= Benei M. Lamthiu =

Indian politician

Benei M. Lamthiu (born 1983) is an Indian politician from Nagaland. He was elected to the Nagaland Legislative Assembly from the Thonoknyu Assembly constituency, which is reserved for Scheduled Tribes, in Noklak District. He won the 2023 Nagaland Legislative Assembly election, representing the National People's Party.

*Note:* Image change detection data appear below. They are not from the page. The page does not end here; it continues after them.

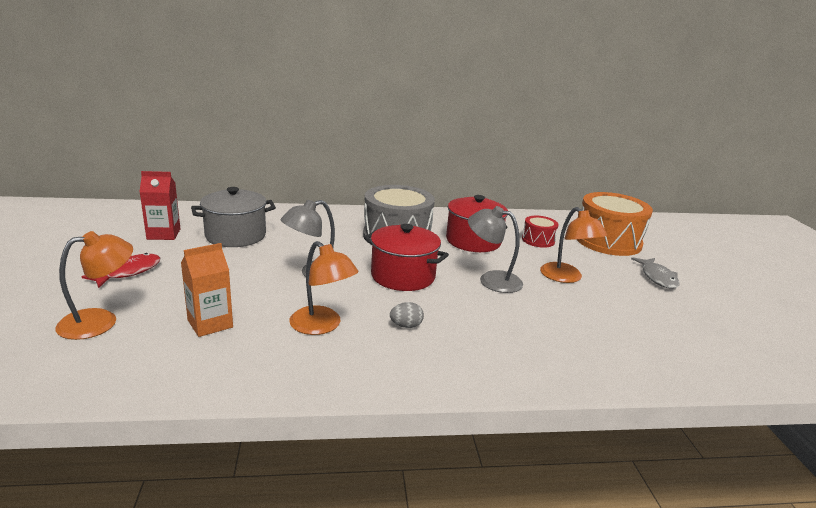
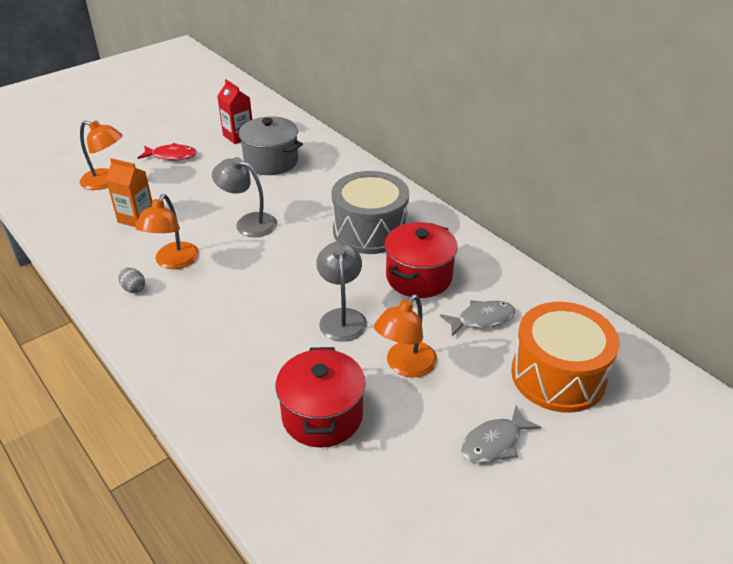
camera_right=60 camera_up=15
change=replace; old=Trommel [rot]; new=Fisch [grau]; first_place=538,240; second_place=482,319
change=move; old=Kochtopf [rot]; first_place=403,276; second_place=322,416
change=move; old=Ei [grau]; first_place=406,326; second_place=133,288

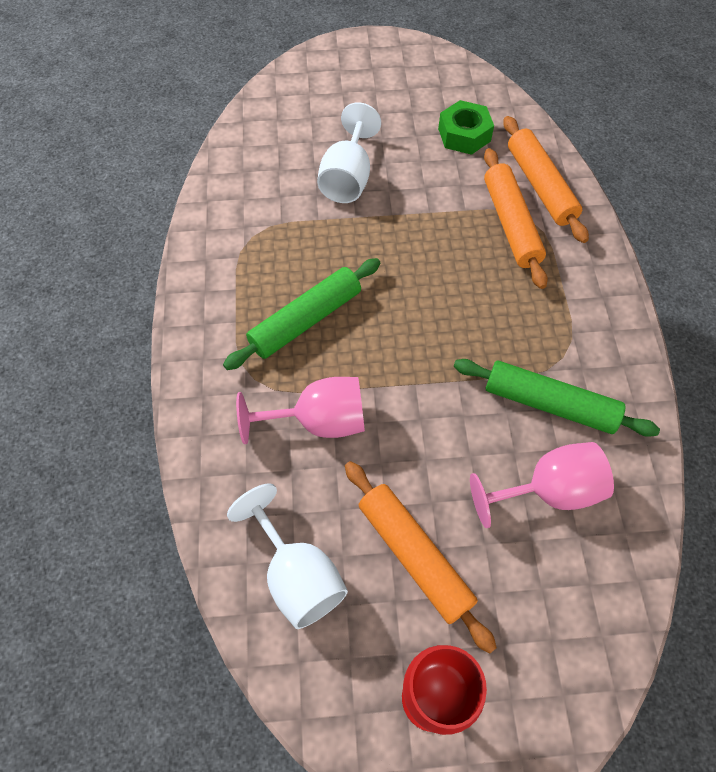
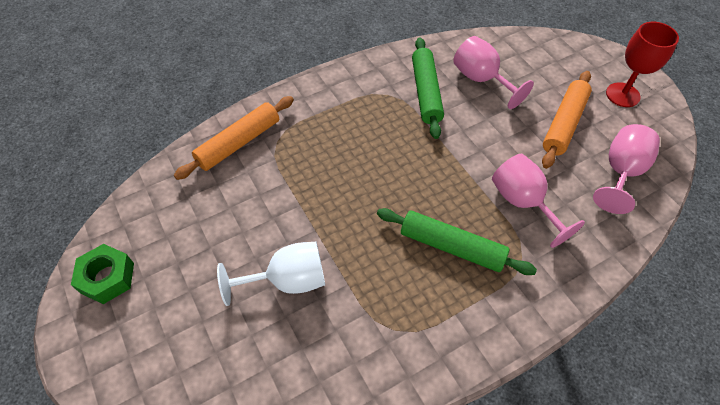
camera_right=-115 camera_up=-5
change=move; old=Sechskantmutter [grün]; first_place=464,135; second_place=107,278
change=delete; old=Nudelholz [orange]; first_place=510,224
change=recolor; old=Kelch [weiß]; new=Kelch [rosa]; first_place=297,575; second_place=621,172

== Early life and education ==
Lamthiu is from Thonoknyu, Noklak District, Nagaland. He is the son of P. Mongchua. He completed his B.A. in 2006 at a college affiliated with the North Eastern Hill University, Meghalaya. He was formerly in government service.

== Career ==
Lamthiu was elected from the Thonoknyu Assembly constituency representing the National People's Party in the 2023 Nagaland assembly election. He polled 10,462 votes and defeated his nearest rival and former MLA, S. Heno Khiamniungan of the Nationalist Democratic Progressive Party, by a margin of 2,325 votes. He is a first time MLA . Two time sitting MLA, L. Khumo Khiamniungan, who left the NPP, could only get 47 votes. In the thanksgiving programme after the victory, he assured the people of his constituency that his priority would be the constituency and not the party. He visited the local areas including the Primary Health Centre and the police station and took stock of the situation.